Feast of culatello di zibello
Every year, in Zibello in the province of Parma, home of the DOP culatello, the Culatello Festival takes place, now in its 32nd edition. Every year for 4 days the festival hosts starred chefs who use culatello for traditional and innovative recipes, there are food stands that cook culatello and international guests.
Street artists and themed markets close the circle of these 4 days completely dedicated to the king of cold cuts from the lower Parma area.
Price of culatello di zibello
The price of Culatello di Zibello, as you could have guessed, is not low at all, especially if we are talking about Culatello DOP, the one for which no industrial plants are used for aging, which can get to be paid around 90 euros per kilo.

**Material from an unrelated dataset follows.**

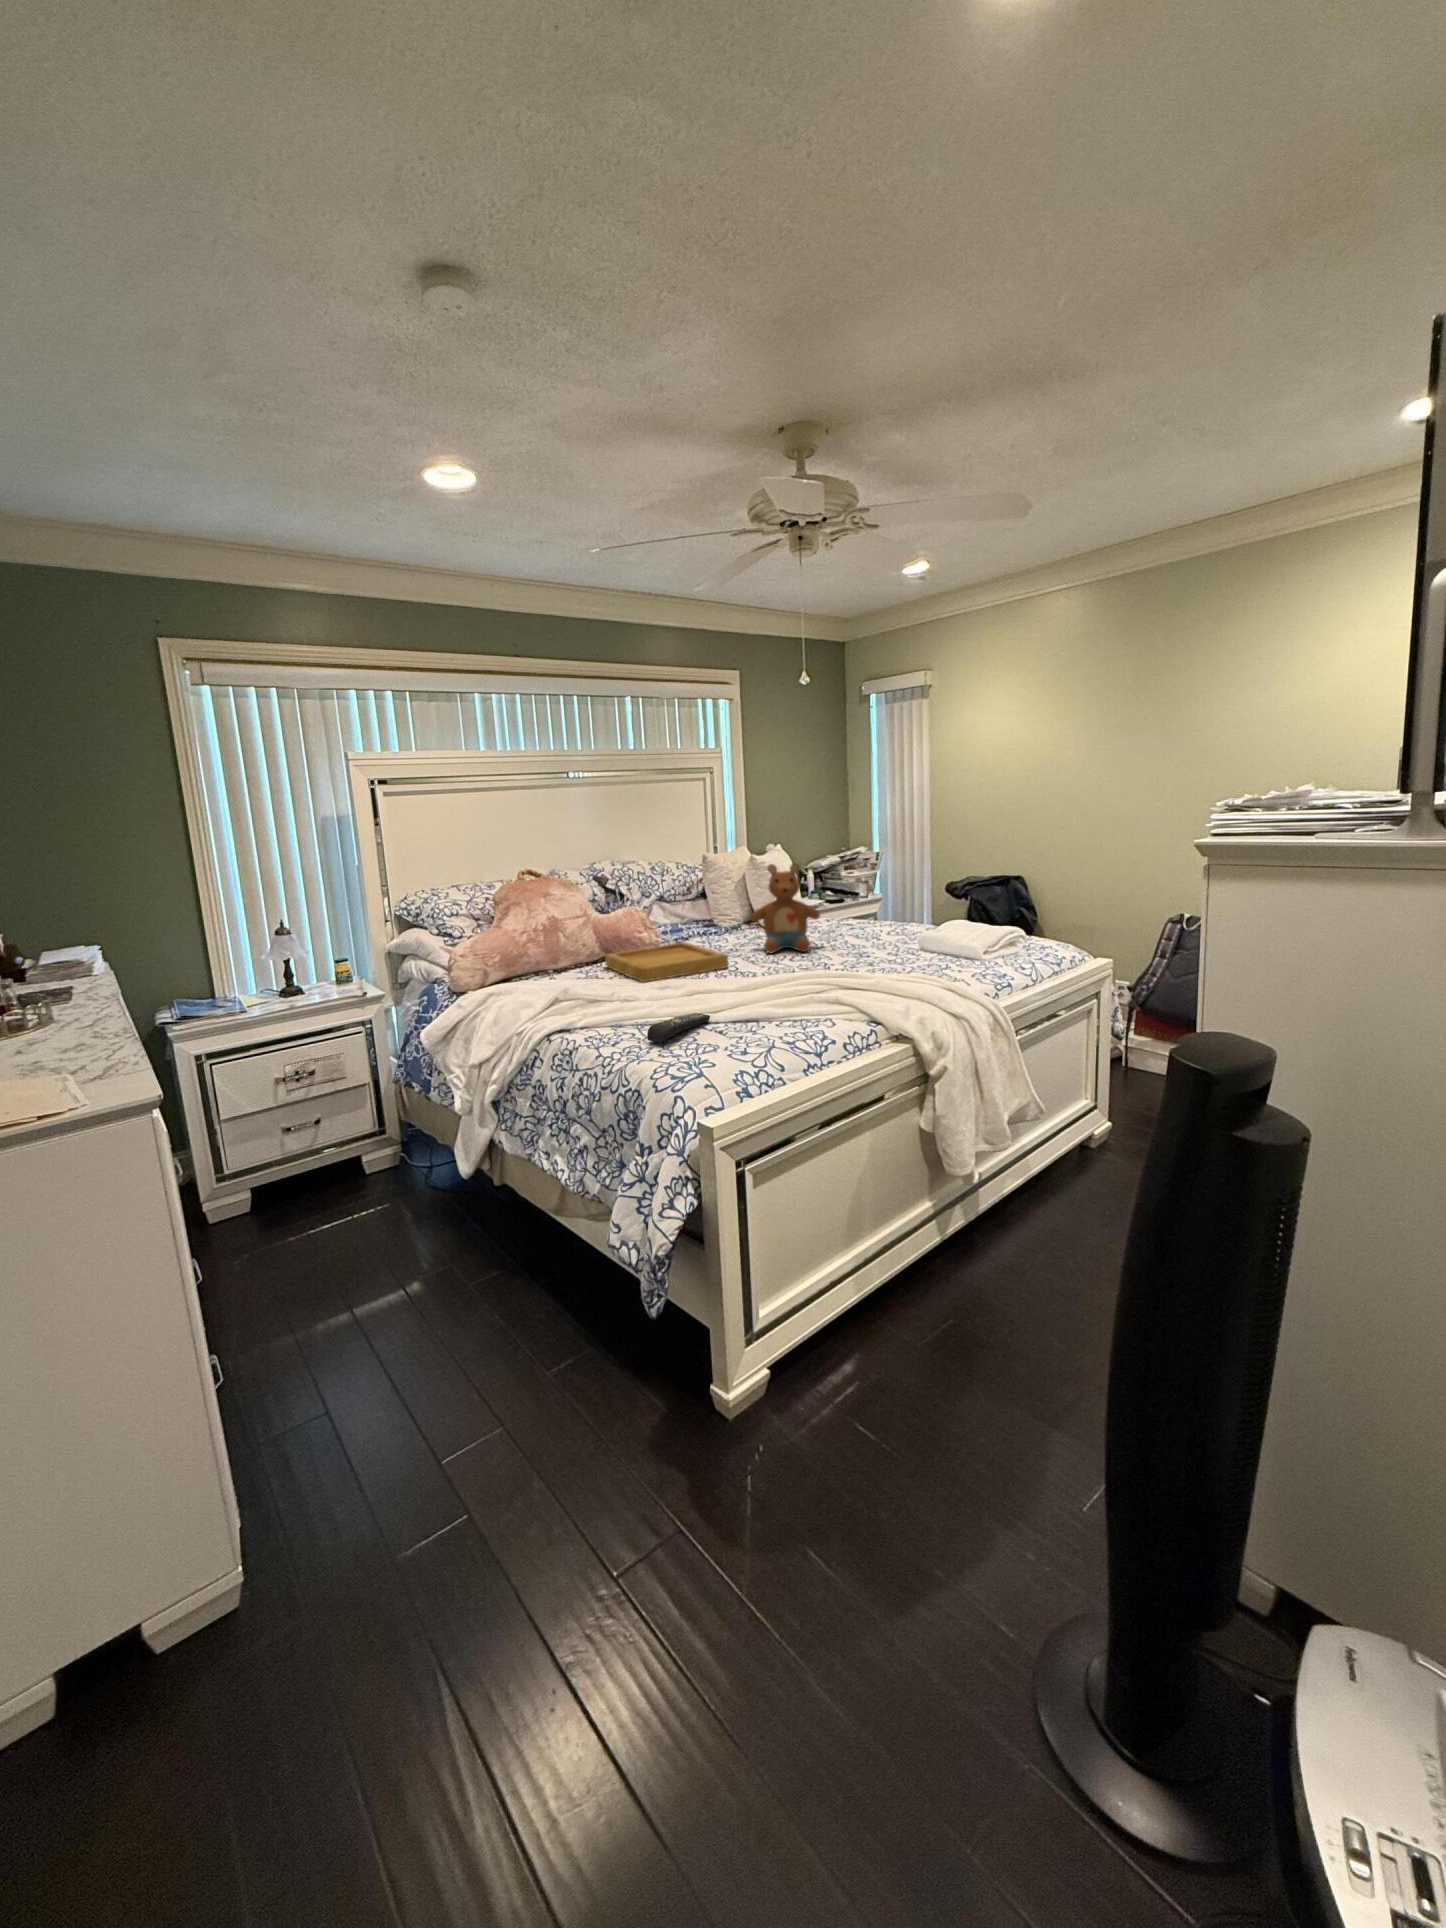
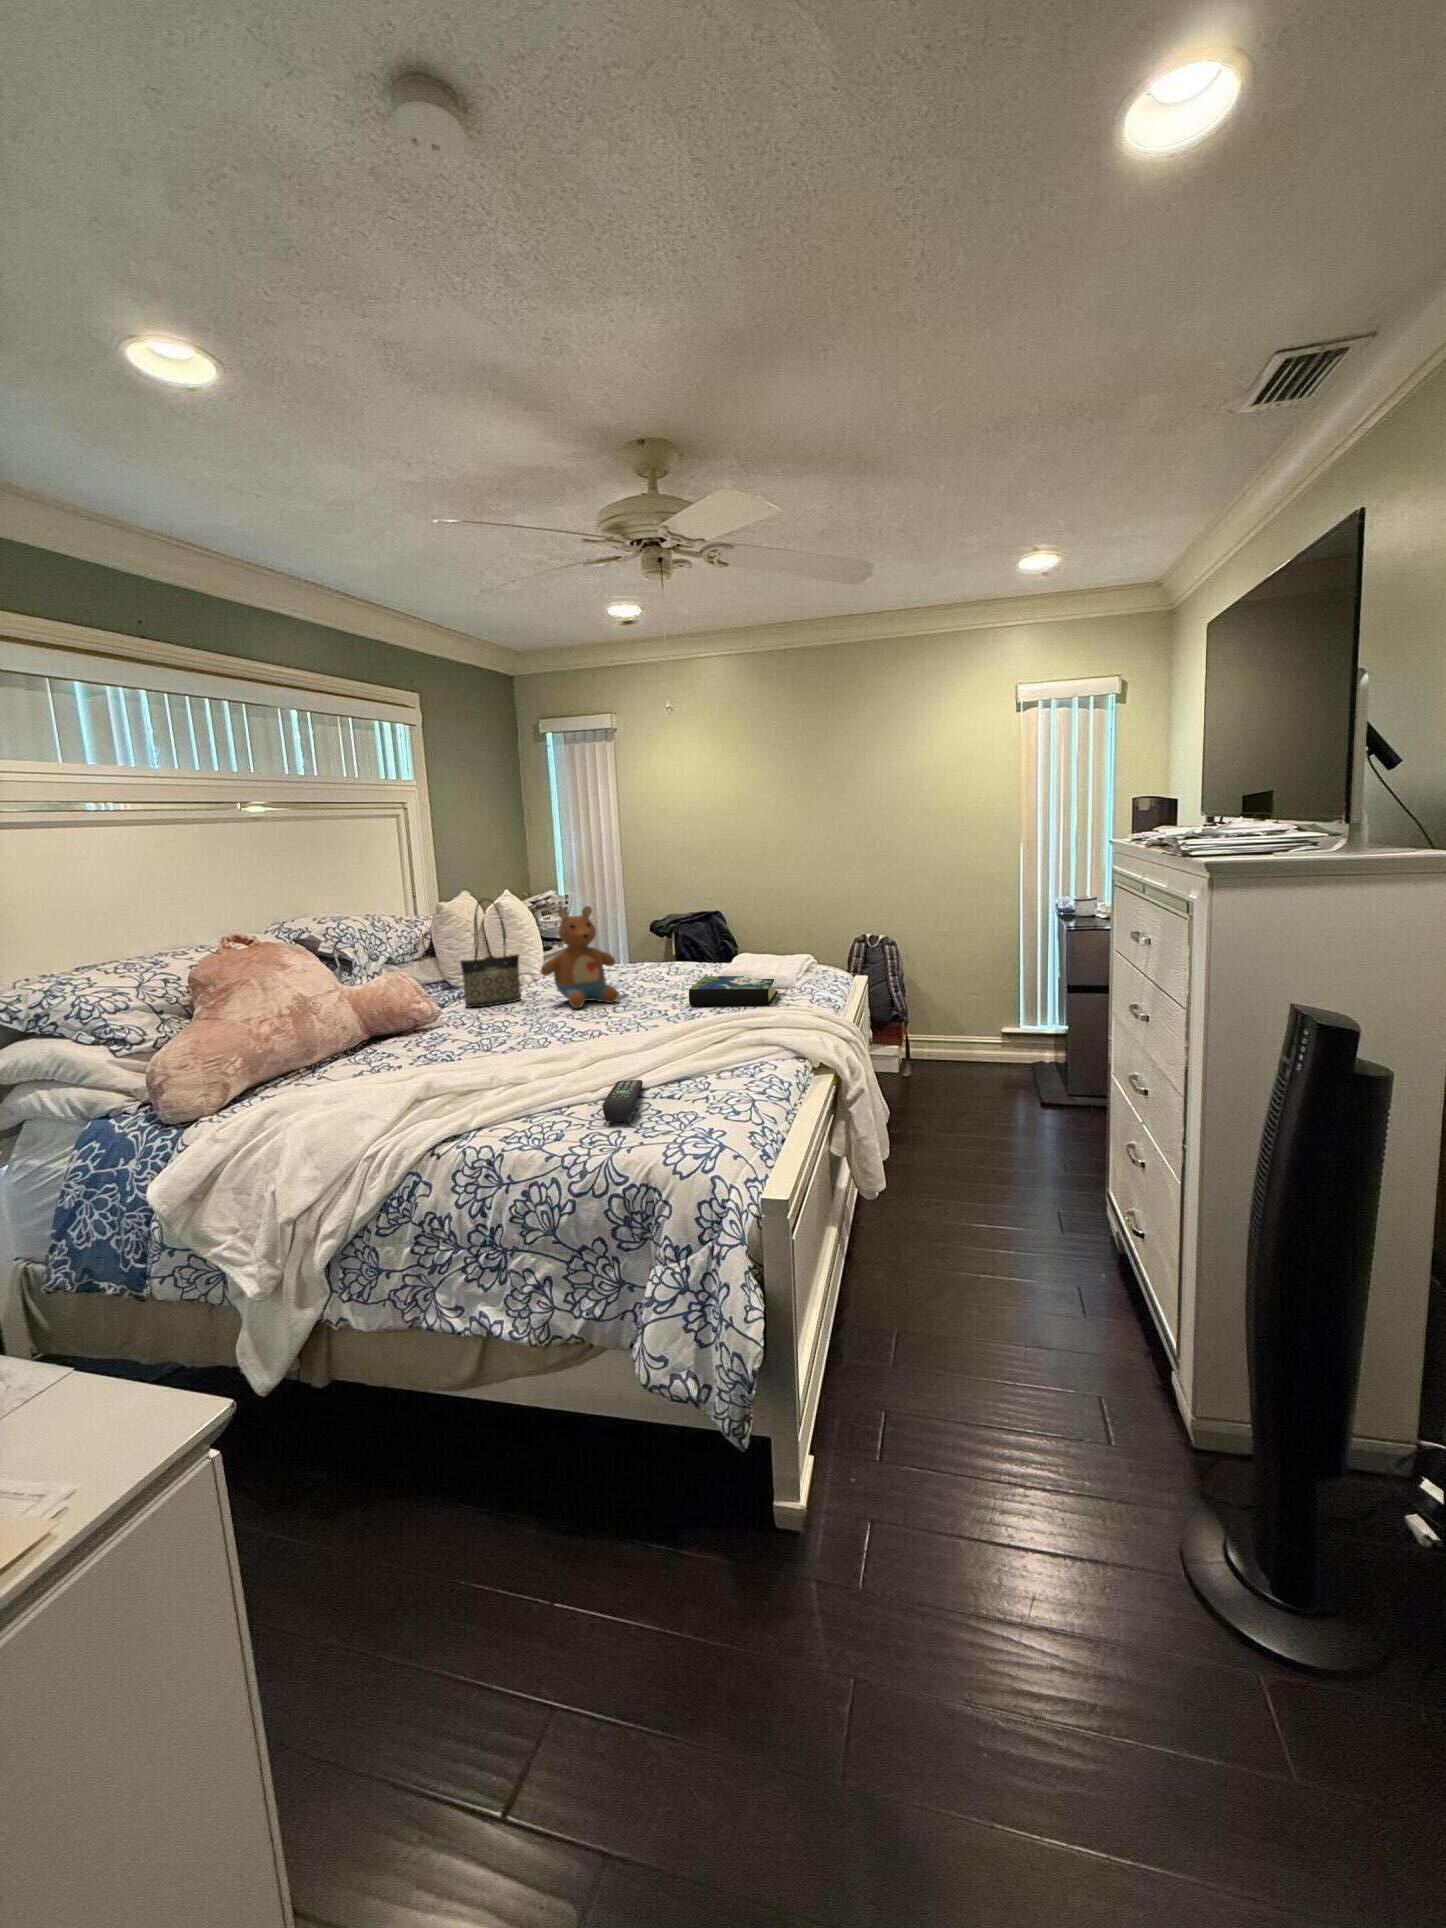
tote bag: none [698,852,747,943] -> present [460,899,521,1007]
book: none [855,937,957,973] -> present [689,976,778,1006]
tray: present [605,942,728,982] -> none [384,1007,556,1061]

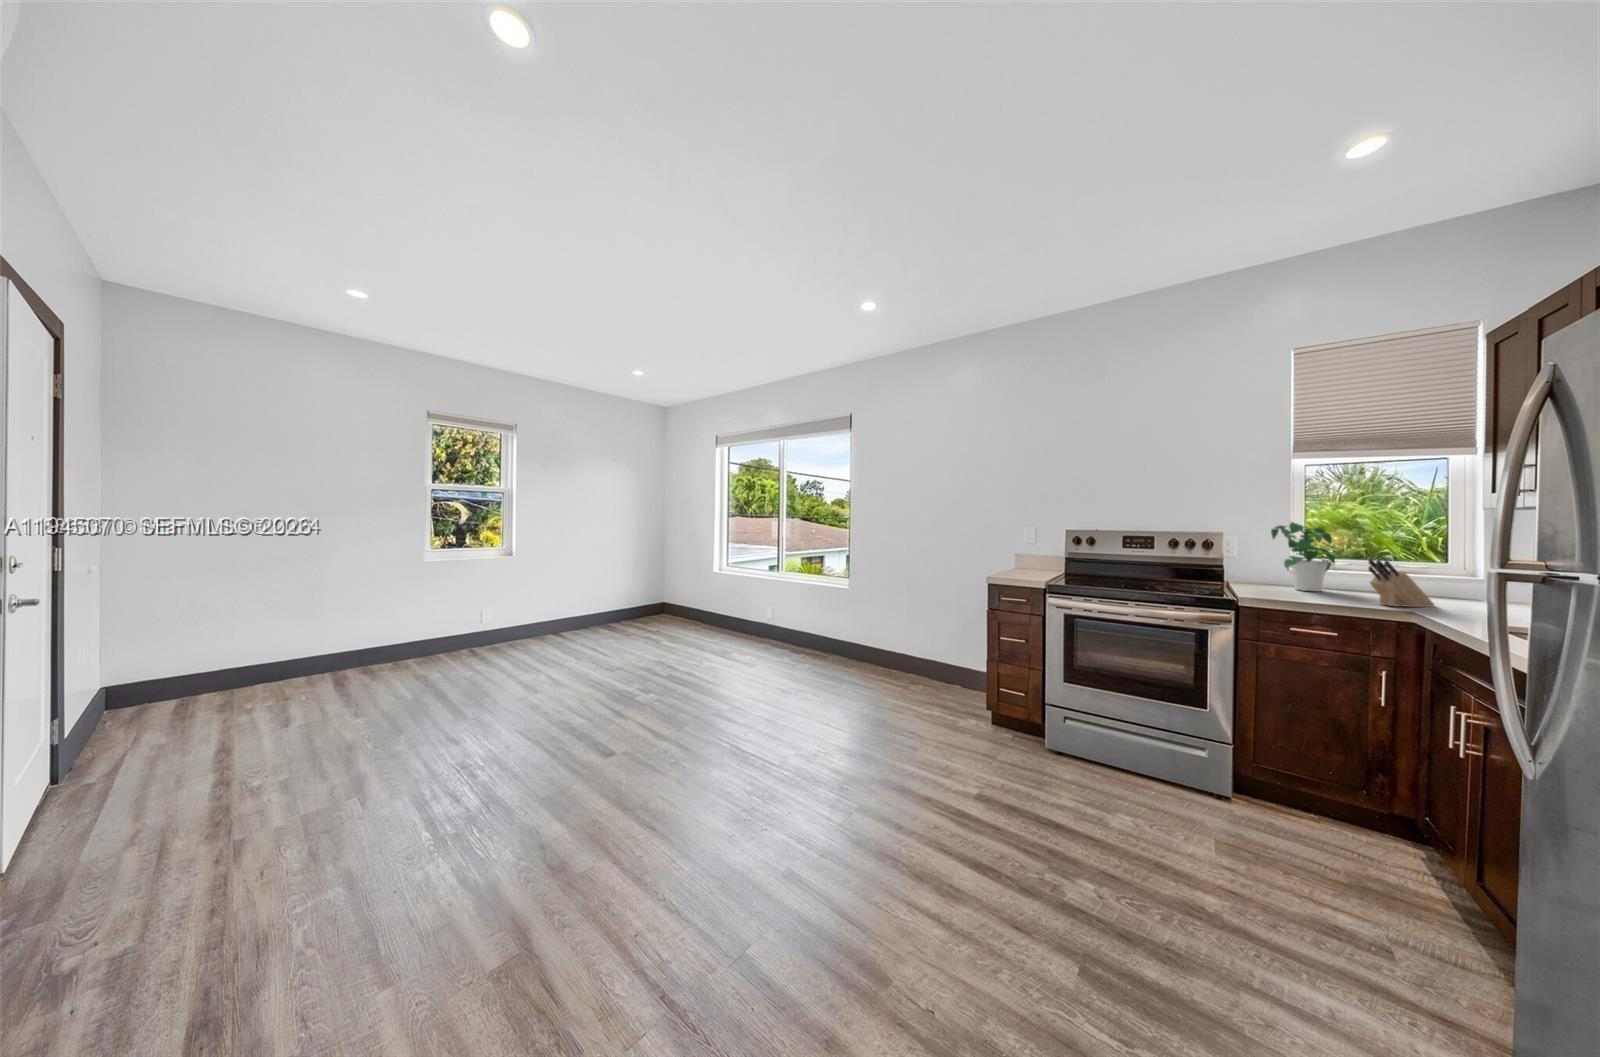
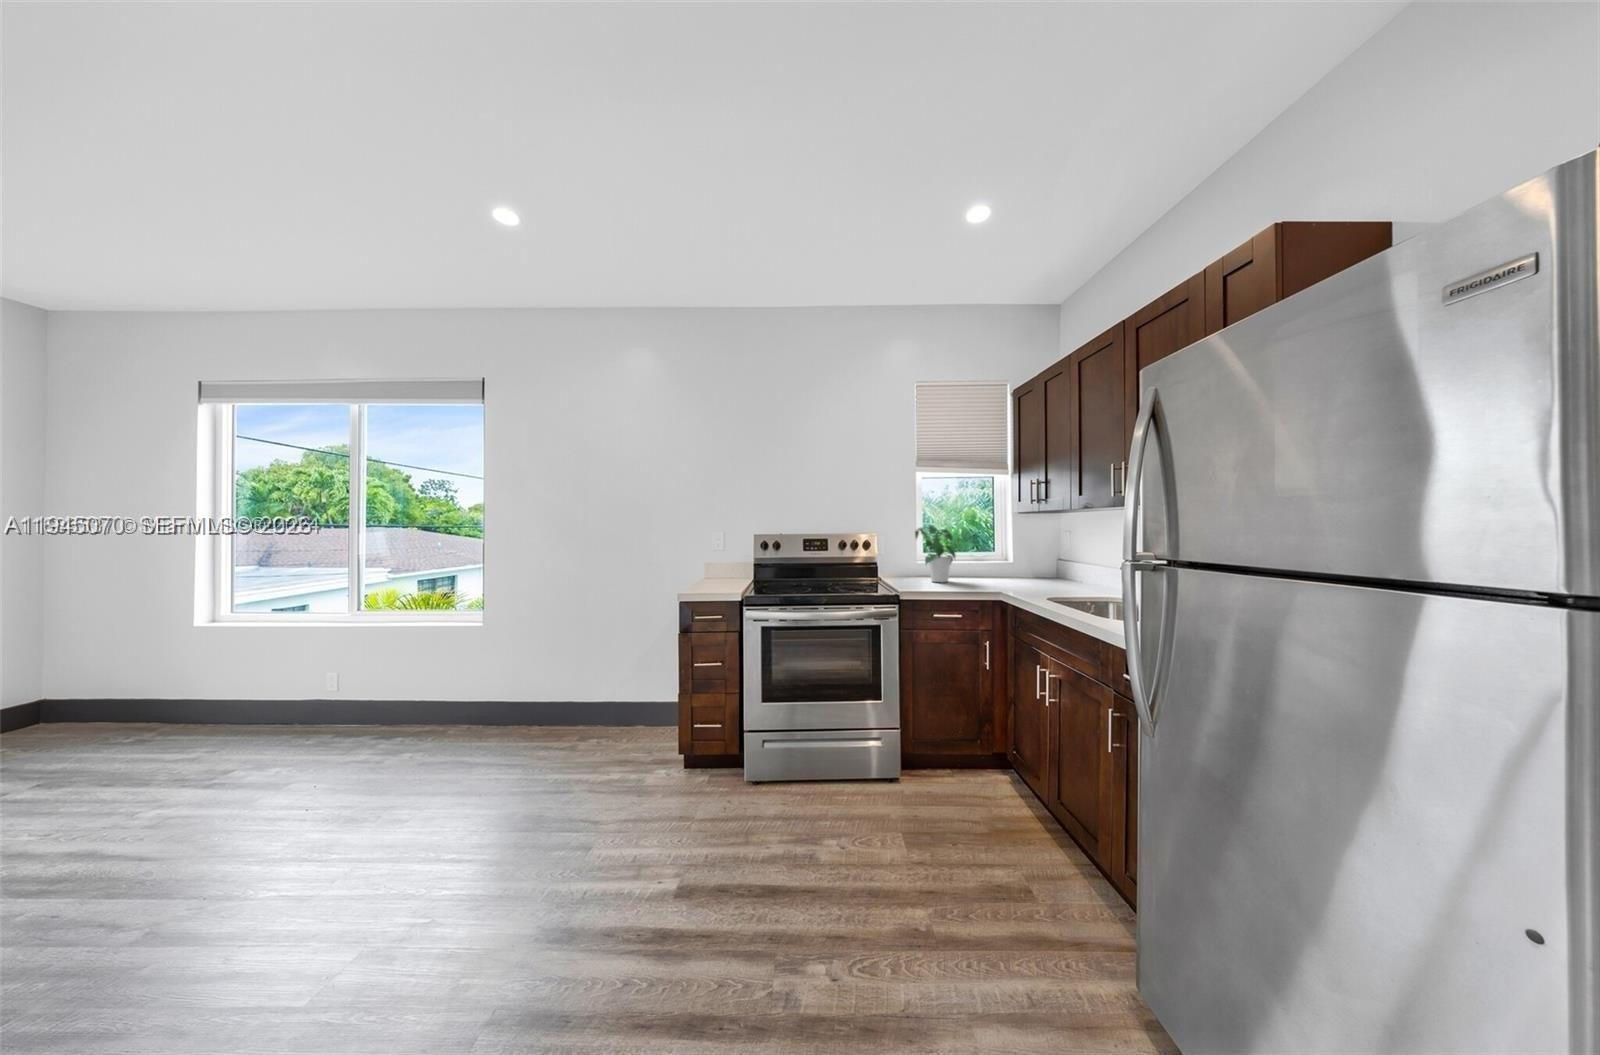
knife block: present [1368,559,1434,607] -> none [980,553,1015,591]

A 4-kilo culatello, which is about the weight of the traditional pear-shaped culatello tied by a net of string, is about 360 euros.
It is clear that, when you decide to switch to a less valuable product, you can reach the cost of 80-100 euros but it is certainly one of those semi-industrial products that do not have the DOP mark.
We are talking, as I have already written to you before, of only 50 thousand DOP culatelli, produced per year in the territory of the Bassa.
But the experience to do with a product like culatello is clearly the experience of a good and well-made culatello. Here we always talk about fresh and good products, about quality at the expense of quantity.
We must know what we eat, we must be able to understand which product we are eating and also eat little but eat it fresh and good. We are not for chemical crap, we are not for industrial products, we are for things done well.